## GIVEN PASSAGE:
[Start of Attachment]

The provisions relating to protection measures set forth by the Law on the Implementation of the Decisions of the Commission to Preserve National Monuments, established pursuant to Annex 8 of the General Framework Agreement for Peace in Bosnia and Herzegovina (Official Gazette of Republika Srpska no. 9/02,70/06 and 64/08) shall apply to the National Monument.

 

II

 

The Government of Republika Srpska shall be responsible for providing the legal, scientific, technical, administrative and financial measures necessary for the protection and presentation of the National Monument.

The Commission to Preserve National Monuments (hereinafter: the Commission) shall determine the technical requirements and secure the funds for preparing and setting up notice boards with basic details of the monument and the Decision to proclaim the property a National Monument.

 

III

 

To ensure the on-going protection of the National Monument on the site defined in Clause 1 para. 2 of this Decision, the following protection measures are hereby stipulated:

-          all works are prohibited other than conservation-restoration works, including routine maintenance works and works designed to ensure the sustainable use of the property, subject to the approval of the ministry responsible for regional planning in Republika Srpska and under the expert supervision of the heritage protection authority of Republika Srpska.

 

IV

 

All executive and area development planning acts are hereby revoked to the extent that they are not in accordance with the provisions of this Decision.

 

V

 

Everyone, and in particular the competent authorities of Republika Srpska and urban and municipal authorities, shall refrain from any action that might damage the National Monument or jeopardize the preservation thereof.

 

VI

 

The Government of Republika Srpska, the ministry responsible for regional planning in Republika Srpska, the heritage protection authority of Republika Srpska, and the Municipal Authorities in charge of urban planning and land registry affairs, shall be notified of this Decision in order to carry out the measures stipulated in Articles II – V of this Decision, and the Authorized Municipal Court shall be notified for the purposes of registration in the Land Register.

 

VII

 

The elucidation and accompanying documentation form an integral part of this Decision, which may be viewed by interested parties on the premises or by accessing the website of the Commission (http://www.kons.gov.ba).

 

VIII

 

Pursuant to Art. V para 4 Annex 8 of the General Framework Agreement for Peace in Bosnia and Herzegovina, decisions of the Commission are final.

 

IX

 

This Decision shall enter into force on the date of its adoption and shall be published in the Official Gazette of BiH.

 

This Decision has been adopted by the following members of the Commission: Zeynep Ahunbay, Martin Cherry, Amra Hadžimuhamedović, Dubravko Lovrenović and Ljiljana Ševo.

[End of Attachment]

## SUPPLIED INFORMATION:
[Start of Attachment]

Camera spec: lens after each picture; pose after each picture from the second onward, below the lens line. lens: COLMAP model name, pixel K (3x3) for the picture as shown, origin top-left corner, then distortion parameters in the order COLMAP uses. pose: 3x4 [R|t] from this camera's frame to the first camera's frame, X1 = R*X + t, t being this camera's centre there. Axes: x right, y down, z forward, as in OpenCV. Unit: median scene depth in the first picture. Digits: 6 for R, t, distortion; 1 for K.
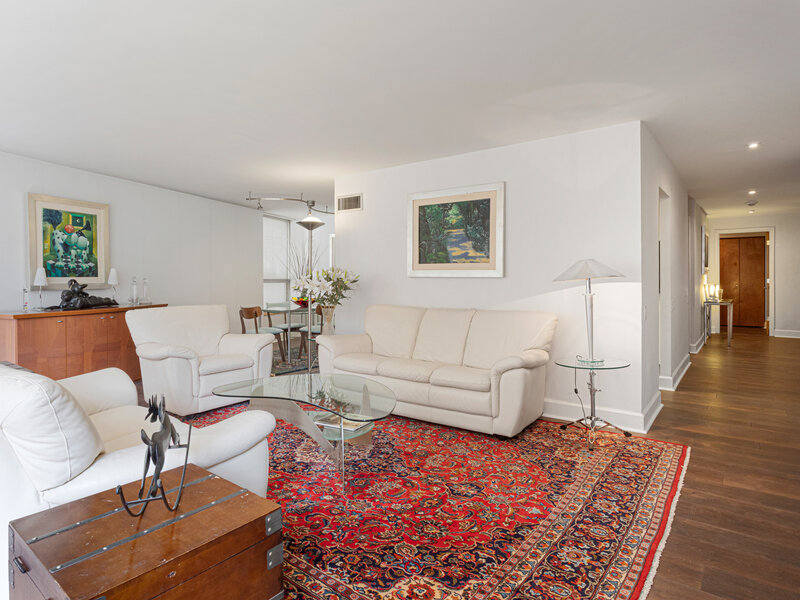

[End of Attachment]

## PROMPT 1:
Translate this sentence from the national monument decision into French: "This Decision shall enter into force on the date of its adoption and shall be published in the Official Gazette of BiH."
## PROMPT 2:
Please resume the national monument decision after its last sentence, the one naming the Commission members who adopted it.

## EXPECTED OUTPUT 1:
La présente décision entre en vigueur à la date de son adoption et sera publiée au Journal officiel de BiH.

## EXPECTED OUTPUT 2:
No: 06.1-02.3-71/10-24                                                                      

26 October  2010                                                                                  

Sarajevo                                                                               

 

Chair of the Commission

Dubravko Lovrenović

 

E l u c i d a t i o n

 

I – INTRODUCTION

Pursuant to Article 2, paragraph 1 of the Law on the Implementation of the Decisions of the Commission to Preserve National Monuments, established pursuant to Annex 8 of the General Framework Agreement for Peace in Bosnia and Herzegovina, a “National Monument” is an item of public property proclaimed by the Commission to Preserve National Monuments to be a National Monument pursuant to Articles V and VI of Annex 8 of the General Framework Agreement for Peace in Bosnia and Herzegovina  and property entered on the Provisional List of National Monuments of Bosnia and Herzegovina (Official Gazette of  BiH no. 33/02) until the Commission reaches a final decision on its status, as to which there is no time limit and regardless of whether a petition for the property in question has been submitted or not.

On 9 March 2007 Zehra Bahtijarević of Banja Luka submitted a petition to the Commission to Preserve National Monuments to designate the house at no. 2 Prote Todora Srdića Street in Banja Luka as a national monument of Bosnia and Herzegovina.

Pursuant to this proposal, the Commission proceeded to carry out the procedure for reaching a final decision to designate the property as a national monument, pursuant to Article V para. 4 of Annex 8 and Article 35 of the Rules of Procedure of the Commission to Preserve National Monuments.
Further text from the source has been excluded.